Risk Radar Free Cyber Newsletter – May 9, 2017

Cyber Security Newsletter

Emergent threats, trends, and news annotated by some of the most well known and respected experts in the industry.

Emergency Update Patches Zero Day in Microsoft Malware Protection Engine
Microsoft has updated a zero-day exploits in the Malware Protection Engine. These exploits were discovered by Google security researchers. These exploits allow remote code execution on Windows 7 to Windows 10 and Windows Server 2016. Updates will be automatically pushed in the next 48 hours.
Against a Rising Tide, Most Mid-market Orgs Aren’t Ready for Ransomware
A recent survey from Barracuda Networks is showing that small and medium sized businesses are not prepared for ransomware attacks. Most of these businesses are aware of ransomware, the problem is they don’t know how to defend against ransomware. The fact that these businesses have limited security resources make them an attractive target for ransomware.

Request the Ransomware Epidemic whitepaper from 4D5A Security for more information on how to defend against ransomware.

Massive Google Docs phishing attack targeted credentials, permissions
A phishing attack targeting Google Gmail and Docs has been mitigated by Google. It appears the goal was to get login credentials and additional addresses. The phishing attack did more than just go after login information. The phishing email tried to get “read, send, delete, and manage permissions for email and contacts. At this point there is no indication the stolen information has been used.

Mirai’s Progeny Enslaves 120,000 IP Cameras – and Counting
A new IoT botnet called Persirai has compromised more than 1000 different cameras.
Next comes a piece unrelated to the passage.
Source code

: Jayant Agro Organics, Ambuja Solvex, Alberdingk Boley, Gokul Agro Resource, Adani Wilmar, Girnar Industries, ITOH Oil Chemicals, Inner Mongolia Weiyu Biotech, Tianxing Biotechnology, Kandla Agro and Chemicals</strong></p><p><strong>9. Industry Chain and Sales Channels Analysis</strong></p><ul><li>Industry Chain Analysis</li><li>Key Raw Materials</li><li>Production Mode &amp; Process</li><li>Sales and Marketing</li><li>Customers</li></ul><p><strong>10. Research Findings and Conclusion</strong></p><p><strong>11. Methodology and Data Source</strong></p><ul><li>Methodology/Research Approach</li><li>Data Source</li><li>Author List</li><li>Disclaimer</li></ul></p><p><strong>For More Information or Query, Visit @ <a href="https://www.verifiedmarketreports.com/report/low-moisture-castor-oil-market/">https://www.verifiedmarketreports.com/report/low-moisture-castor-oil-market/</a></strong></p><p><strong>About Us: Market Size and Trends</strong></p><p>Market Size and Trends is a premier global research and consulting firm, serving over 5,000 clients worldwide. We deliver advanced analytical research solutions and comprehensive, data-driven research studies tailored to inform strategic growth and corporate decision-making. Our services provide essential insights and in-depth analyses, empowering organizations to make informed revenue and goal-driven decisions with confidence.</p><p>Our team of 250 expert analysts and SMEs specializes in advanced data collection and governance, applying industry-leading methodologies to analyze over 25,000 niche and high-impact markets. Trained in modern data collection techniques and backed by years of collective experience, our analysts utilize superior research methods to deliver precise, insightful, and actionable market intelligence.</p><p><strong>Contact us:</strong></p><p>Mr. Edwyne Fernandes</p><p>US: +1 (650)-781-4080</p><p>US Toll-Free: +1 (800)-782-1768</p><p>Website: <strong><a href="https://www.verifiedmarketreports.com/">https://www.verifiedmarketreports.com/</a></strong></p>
The Persirai botnet is also using zero-day exploits to attack cameras with password protection. Once the cameras are compromised they are used in DDoS attacks.
New ‘Dok’ dropper variant found, even after Apple revokes cert for Mac malware
A new variant of the Dok dropper has been found by security researchers. The new variant is mitigated due to Apple revoking the certificate. The interesting thing about this new variant is the possible reuse of the python based attack in future malware attacks. While Mac’s are generally more secure than PCs, Mac users should still be wary of malware attacks. Here are two more Mac based malware attacks. A spyware attack and backdoor/rootkit attack.
FBI: Many companies ignore cybercrime warnings from government
The FBI is saying more than a third of companies that get officially informed by the government that they are being targeted by cybercriminals do not act on this information. The reasons for ignoring these warnings can be many. The article covers the reasons briefly and give a quick break down of how and why these attacks are happening.